Control remains difficult but is feasible now with new medications, insulin pumps, and blood glucose monitors, as long as people understand the disease and the process of control.

Dr. Siminerio received her nursing degree in 1972 at Penn State University, then a master's degree in child development and child care in 1978 from Pitt's School of Health Related Professions. She earned a doctoral degree in health education from Penn State in 1998.

Dr. Drash said Dr. Siminerio was the first nurse he hired at Children's. At the time, diabetes education programs were unheard of, and many doctors and healthcare officials discounted the need for them.

Dr.
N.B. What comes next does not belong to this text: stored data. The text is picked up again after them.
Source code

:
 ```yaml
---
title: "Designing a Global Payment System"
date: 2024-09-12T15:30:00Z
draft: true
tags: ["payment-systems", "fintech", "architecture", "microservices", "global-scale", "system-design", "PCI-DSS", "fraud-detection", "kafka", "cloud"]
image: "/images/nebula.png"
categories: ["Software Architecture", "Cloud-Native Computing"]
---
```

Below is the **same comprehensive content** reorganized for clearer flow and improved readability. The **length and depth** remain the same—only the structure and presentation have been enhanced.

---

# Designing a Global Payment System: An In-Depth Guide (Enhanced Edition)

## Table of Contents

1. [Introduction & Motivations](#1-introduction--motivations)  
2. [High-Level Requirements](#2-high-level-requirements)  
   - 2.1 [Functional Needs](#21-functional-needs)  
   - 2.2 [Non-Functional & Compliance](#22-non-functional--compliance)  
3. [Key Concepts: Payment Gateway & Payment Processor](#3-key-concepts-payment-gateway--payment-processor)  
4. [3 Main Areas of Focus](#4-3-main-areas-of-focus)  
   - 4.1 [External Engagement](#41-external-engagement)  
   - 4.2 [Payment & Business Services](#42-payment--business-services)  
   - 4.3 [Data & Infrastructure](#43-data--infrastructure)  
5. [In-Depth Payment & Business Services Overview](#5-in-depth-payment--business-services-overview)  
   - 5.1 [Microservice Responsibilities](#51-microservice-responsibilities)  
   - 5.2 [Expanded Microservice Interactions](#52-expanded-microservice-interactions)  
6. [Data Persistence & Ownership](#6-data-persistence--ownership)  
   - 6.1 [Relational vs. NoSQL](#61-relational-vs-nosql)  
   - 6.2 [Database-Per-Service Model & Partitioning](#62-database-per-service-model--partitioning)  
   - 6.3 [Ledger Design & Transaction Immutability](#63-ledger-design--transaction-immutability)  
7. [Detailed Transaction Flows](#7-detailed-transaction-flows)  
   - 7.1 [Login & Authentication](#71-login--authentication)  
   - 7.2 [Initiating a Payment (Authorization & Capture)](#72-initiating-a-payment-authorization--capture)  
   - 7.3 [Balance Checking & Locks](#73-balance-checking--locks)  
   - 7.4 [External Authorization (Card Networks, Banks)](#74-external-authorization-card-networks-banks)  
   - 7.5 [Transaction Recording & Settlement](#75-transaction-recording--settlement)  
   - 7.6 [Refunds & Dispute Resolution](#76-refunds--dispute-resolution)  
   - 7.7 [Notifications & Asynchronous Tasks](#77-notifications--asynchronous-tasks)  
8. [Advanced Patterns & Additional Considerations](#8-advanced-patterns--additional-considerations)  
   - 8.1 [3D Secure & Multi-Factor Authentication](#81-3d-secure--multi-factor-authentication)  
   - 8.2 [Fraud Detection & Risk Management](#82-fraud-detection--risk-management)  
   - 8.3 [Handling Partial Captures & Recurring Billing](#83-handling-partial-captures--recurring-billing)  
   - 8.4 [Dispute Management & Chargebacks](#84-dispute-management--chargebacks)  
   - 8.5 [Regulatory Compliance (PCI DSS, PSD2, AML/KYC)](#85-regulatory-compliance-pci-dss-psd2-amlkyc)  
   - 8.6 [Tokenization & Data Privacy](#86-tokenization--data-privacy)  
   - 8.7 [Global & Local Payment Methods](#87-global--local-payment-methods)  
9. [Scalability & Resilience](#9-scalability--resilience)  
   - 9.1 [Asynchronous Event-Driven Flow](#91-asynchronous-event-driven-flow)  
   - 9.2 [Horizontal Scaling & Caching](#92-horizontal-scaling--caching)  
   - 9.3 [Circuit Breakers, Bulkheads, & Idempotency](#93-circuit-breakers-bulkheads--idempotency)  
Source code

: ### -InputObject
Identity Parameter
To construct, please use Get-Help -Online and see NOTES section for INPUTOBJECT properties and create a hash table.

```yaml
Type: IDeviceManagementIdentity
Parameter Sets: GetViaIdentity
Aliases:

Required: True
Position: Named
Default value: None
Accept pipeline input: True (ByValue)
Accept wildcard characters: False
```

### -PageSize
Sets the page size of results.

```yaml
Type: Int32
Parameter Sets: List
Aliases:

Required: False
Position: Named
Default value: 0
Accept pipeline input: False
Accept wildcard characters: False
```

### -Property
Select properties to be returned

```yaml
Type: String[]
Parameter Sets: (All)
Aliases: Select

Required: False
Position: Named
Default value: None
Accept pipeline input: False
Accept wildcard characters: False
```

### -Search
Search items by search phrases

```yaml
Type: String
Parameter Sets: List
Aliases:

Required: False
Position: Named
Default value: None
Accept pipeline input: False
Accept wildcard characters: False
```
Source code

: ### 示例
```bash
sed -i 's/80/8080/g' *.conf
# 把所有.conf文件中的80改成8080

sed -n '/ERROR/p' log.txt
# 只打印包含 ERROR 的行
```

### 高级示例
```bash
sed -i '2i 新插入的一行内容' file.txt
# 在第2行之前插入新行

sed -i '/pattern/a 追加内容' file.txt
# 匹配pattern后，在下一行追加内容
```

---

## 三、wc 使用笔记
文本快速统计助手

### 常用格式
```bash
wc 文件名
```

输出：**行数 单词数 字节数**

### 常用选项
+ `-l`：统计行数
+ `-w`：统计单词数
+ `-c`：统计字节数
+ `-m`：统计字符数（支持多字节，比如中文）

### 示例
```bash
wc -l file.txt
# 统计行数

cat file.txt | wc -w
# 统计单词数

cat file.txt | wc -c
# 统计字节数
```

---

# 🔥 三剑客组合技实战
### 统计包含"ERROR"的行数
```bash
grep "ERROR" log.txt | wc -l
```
Drash, whom she describes as her mentor, pioneered modern diabetes care, having published hundreds of studies and doing speaking engagements around the world.

The educational program Dr. Siminerio developed at Children's Hospital included a diabetes camp for children. The ADA-sponsored camp is held each year at Camp Crestfield, near Slippery Rock, Butler County. To save time for diabetes educators, the institute has developed a questionnaire to evaluate a patient's willingness to follow treatment regimens and outline a course of action. Without the process, educators would spend countless hours questioning patients to gauge their willingness to follow a treatment regimen.

Tests already prove its value, and Dr. Siminerio now is working to have Medicare adopt and pay for the process. She also has done considerable work in developing chronic-care management models for Gov. Ed Rendell for diabetes treatment statewide.

But Dr. Siminerio said pharmacists and nurses could serve as educators and answer questions about medications, testing equipment, diet and exercise. Nurses could be trained to adjust medications and suggest lifestyle changes for people struggling with control.

For now, doctors must make those decisions.

Centers for diabetes education and management also could be established based on the MedExpress model, where people can walk in for service when needed. Such centers could be placed in malls or Wal-Mart stores.

"I believe that if we put money into educational resources, we would save health-care costs," Dr. Siminerio said.

But it's important, she said, that experts are "all singing off the same song sheet" to kick-start such statewide and national projects. Key is adopting standards of care based on science.

It's just the latest of ideas that have been roiling around in her mind ever since that fateful breakfast.